19 May 2012

The Conquest of the South Pole at the Arcola Theatre

The Conquest of the South Pole is an insightful look at life in modern Britain. So it is something of a surprise to learn that it was written over twenty years ago by a German.

The story is simple in concept, clever in design and stunning in execution.

Four out of work young men turn to an account of Admundsen's conquest of the South Pole for inspiration and decide to re-enact the historic expedition in the attic of one of their houses, stealing some Winter clothing along the way to do so.

The story is the easy part but there is a lot more to the play than that, and probably a lot more to it than I caught on a first viewing.

The Arcola stage was as bare as I have ever seen it, which is good because I love minimalist sets and the sunken theatre looks just like an attic anyway.

The play is neatly structured as a series of short scenes delivered staccato like one after the other. The scenes varied in length and pace, as they do in real life.

The dialogue flowed the same way with a mix of short ensemble pieces alongside longer solos. The mood varied too with some short sharp nasty exchanges and some long lyrical ones that almost drifted in to Dr Seuss territory, e.g. Moose in a noose.

The Arcola plays its part too. The intimacy of the theatre means that the cast could easily engage with the audience and at times they talked to us directly to, for example, explain some of the history.

The play is coming to The Rose in Kingston soon (my nearest theatre) but I chose to travel to Dalston to see it simply because I much prefer the layout and atmosphere of the Arcola.

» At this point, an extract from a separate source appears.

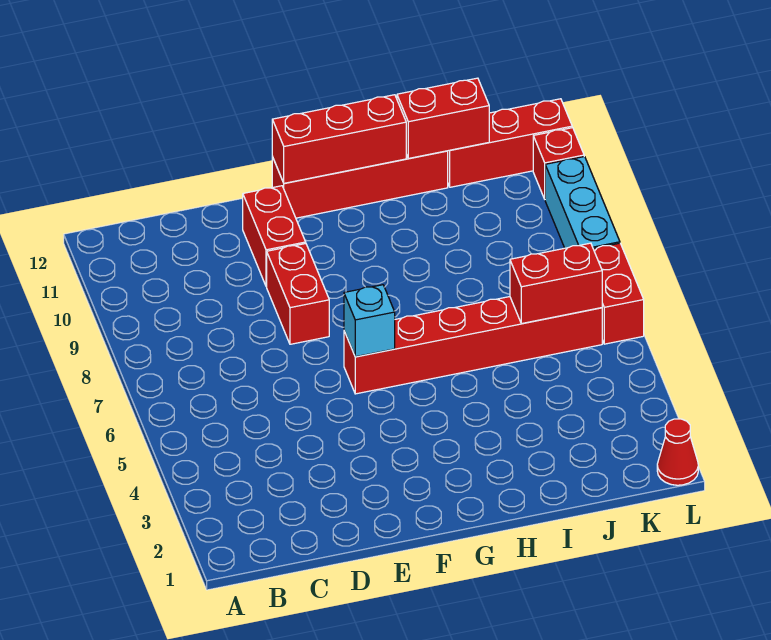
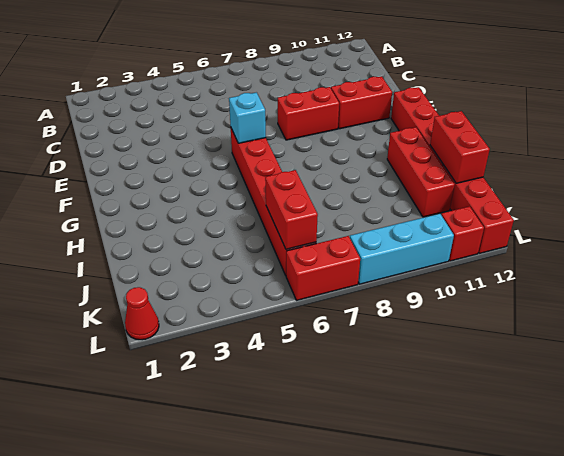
red 1x3 brick [272,95,406,183] -> red 1x3 brick moved to [387,127,455,217]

Most of the story swims along with us enjoying the lovable rogues having a bit of fun but we are always aware of the real world outside and sometime this punctures the dream in an uncomfortable way, such as when a visiting couple argue violently over her inability to stop smoking.

(Incidentally, when did it become mandatory for every play to include smoking?)

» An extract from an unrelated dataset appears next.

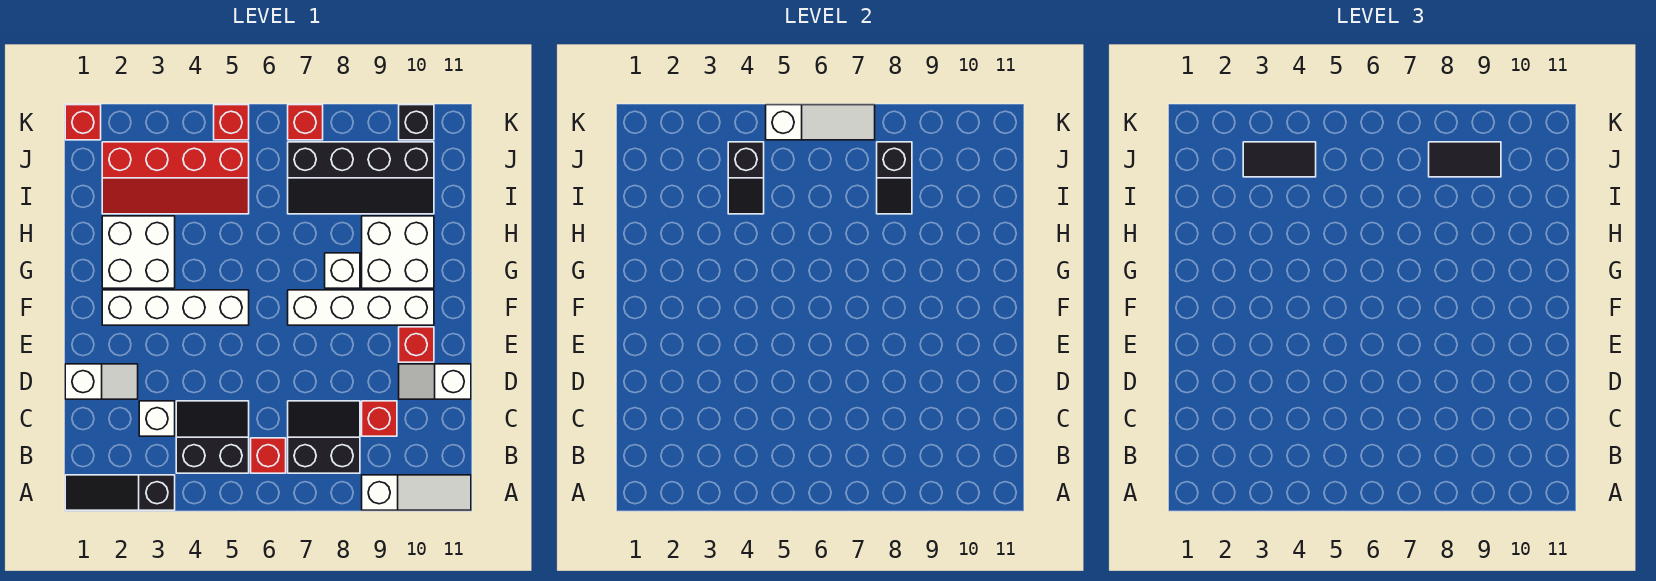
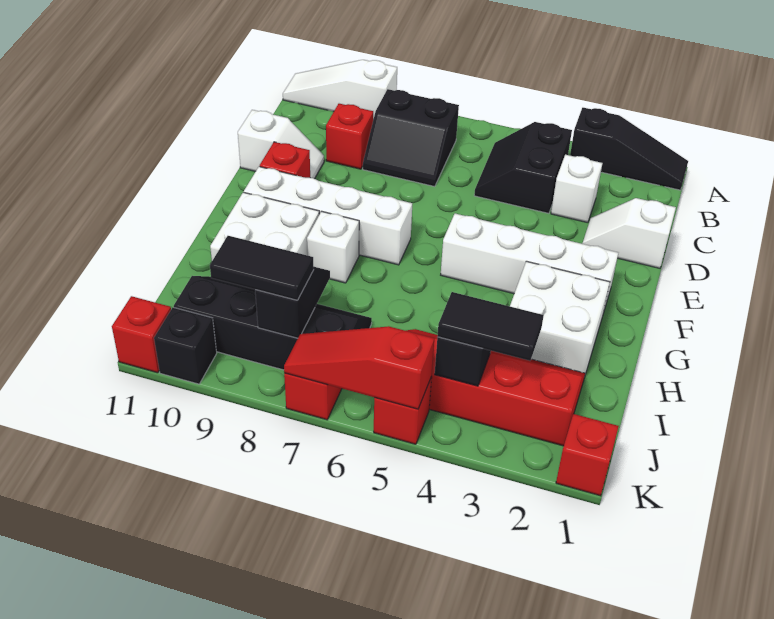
black 2x2 slope [176,401,249,473] -> black 2x2 slope turned to [474,122,572,213]
red 1x1 brick [251,438,286,473] -> red 1x1 brick moved to [112,296,171,373]
white 1x3 slope [766,105,875,140] -> red 1x3 slope [284,326,434,409]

The journey to the South Pole continues in fits and starts with the explorers having to face the hard challenges of Job Centre interviews, childless wives and shift work.

The dream all but crumbles then the decision is made to re-enact the last leg of the journey and they make a crocodile through the theatre counting out the kilometres in unison before returning in triumph to the stage.

That could be the end but it isn't, because life is not like that. The journey ends, the dream ends and real life reclaims them with work, emigration and uncertain fatherhood.

The Conquest of the South Pole is complex on several levels and that makes for a stimulating, rewarding and testing hour and a half.

One day I'll get around to compiling that list of special shows that I have seen and this will be in it.